Provided text →
════════
Then, he admitted,  he changed his story to fit details of the autopsy once it was reported on TV.  “So it was after you learned that the things you said you saw couldn’t have happened that way, then you changed your story about what you seen?’ a prosecutor asked. “Yeah, to coincide with what really happened,” the witness replied.

Members of the community, activists, anti-police zealots and those who had observed how effective the Trayvon Martin hoodie symbolism had been in casting George Zimmerman as a racist killer (rather than as he was subsequently shown to be, an irresponsible, unbiased jerk) immediately seized on the gesture as a powerful protest symbol. Every time it was repeated in a protest or demonstration, it was Johnson’s lie multiplied, until the narrative that Officer Wilson shot an unarmed, unresisting teenaged black male who was pleading to live was imbedded in the American mind. Of course it was murder! Of course any system that does not immediately charge the rogue police officer with murder is corrupt and flawed.
════════
Material for this exercise →

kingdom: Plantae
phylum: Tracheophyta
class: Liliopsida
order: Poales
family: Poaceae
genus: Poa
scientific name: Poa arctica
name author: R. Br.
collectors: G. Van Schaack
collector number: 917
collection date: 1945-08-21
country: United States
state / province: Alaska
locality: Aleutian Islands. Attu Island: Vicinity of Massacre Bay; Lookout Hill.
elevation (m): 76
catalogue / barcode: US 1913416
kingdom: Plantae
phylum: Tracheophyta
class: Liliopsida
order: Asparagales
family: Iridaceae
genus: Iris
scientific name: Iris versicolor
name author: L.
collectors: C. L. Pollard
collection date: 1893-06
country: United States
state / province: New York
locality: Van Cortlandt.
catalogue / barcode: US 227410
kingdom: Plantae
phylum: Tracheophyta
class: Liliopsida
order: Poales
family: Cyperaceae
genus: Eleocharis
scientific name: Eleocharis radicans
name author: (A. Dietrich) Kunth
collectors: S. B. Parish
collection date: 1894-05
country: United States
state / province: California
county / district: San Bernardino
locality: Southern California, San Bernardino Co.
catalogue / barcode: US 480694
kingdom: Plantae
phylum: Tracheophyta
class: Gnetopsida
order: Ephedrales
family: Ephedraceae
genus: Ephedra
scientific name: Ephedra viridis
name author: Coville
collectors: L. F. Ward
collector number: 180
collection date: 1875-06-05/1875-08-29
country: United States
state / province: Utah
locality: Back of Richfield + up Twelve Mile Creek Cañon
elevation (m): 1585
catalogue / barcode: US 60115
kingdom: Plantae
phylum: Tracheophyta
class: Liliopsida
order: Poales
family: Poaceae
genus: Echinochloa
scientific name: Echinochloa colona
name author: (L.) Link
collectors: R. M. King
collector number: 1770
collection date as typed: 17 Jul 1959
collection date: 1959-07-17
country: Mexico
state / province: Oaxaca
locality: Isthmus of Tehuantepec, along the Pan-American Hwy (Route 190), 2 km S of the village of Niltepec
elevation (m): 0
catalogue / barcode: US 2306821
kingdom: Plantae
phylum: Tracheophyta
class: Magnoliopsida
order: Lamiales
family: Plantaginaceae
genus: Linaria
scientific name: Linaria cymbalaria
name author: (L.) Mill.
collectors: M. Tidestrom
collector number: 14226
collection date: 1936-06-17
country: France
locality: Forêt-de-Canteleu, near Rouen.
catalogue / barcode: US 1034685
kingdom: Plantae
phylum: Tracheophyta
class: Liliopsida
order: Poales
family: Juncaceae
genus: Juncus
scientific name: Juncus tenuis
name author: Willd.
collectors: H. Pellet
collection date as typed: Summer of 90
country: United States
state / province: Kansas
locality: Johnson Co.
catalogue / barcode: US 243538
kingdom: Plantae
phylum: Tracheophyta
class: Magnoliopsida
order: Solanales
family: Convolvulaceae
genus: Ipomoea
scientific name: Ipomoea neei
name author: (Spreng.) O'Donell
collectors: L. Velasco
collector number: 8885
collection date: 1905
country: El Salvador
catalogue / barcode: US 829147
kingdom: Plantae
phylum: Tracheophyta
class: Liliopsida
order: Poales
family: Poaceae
════════
Written exercise 1 → List every person the passage mentions by name.
Written exercise 2 → Reproduce word for word the lines of the records starting at the line that contains "collectors: L. F. Ward" and ending at the line that contains "elevation (m): 0".
The records are unrelated to the passage.

Complete output 1 → Trayvon Martin, George Zimmerman, Johnson, Officer Wilson

Complete output 2 →
collectors: L. F. Ward
collector number: 180
collection date: 1875-06-05/1875-08-29
country: United States
state / province: Utah
locality: Back of Richfield + up Twelve Mile Creek Cañon
elevation (m): 1585
catalogue / barcode: US 60115
kingdom: Plantae
phylum: Tracheophyta
class: Liliopsida
order: Poales
family: Poaceae
genus: Echinochloa
scientific name: Echinochloa colona
name author: (L.) Link
collectors: R. M. King
collector number: 1770
collection date as typed: 17 Jul 1959
collection date: 1959-07-17
country: Mexico
state / province: Oaxaca
locality: Isthmus of Tehuantepec, along the Pan-American Hwy (Route 190), 2 km S of the village of Niltepec
elevation (m): 0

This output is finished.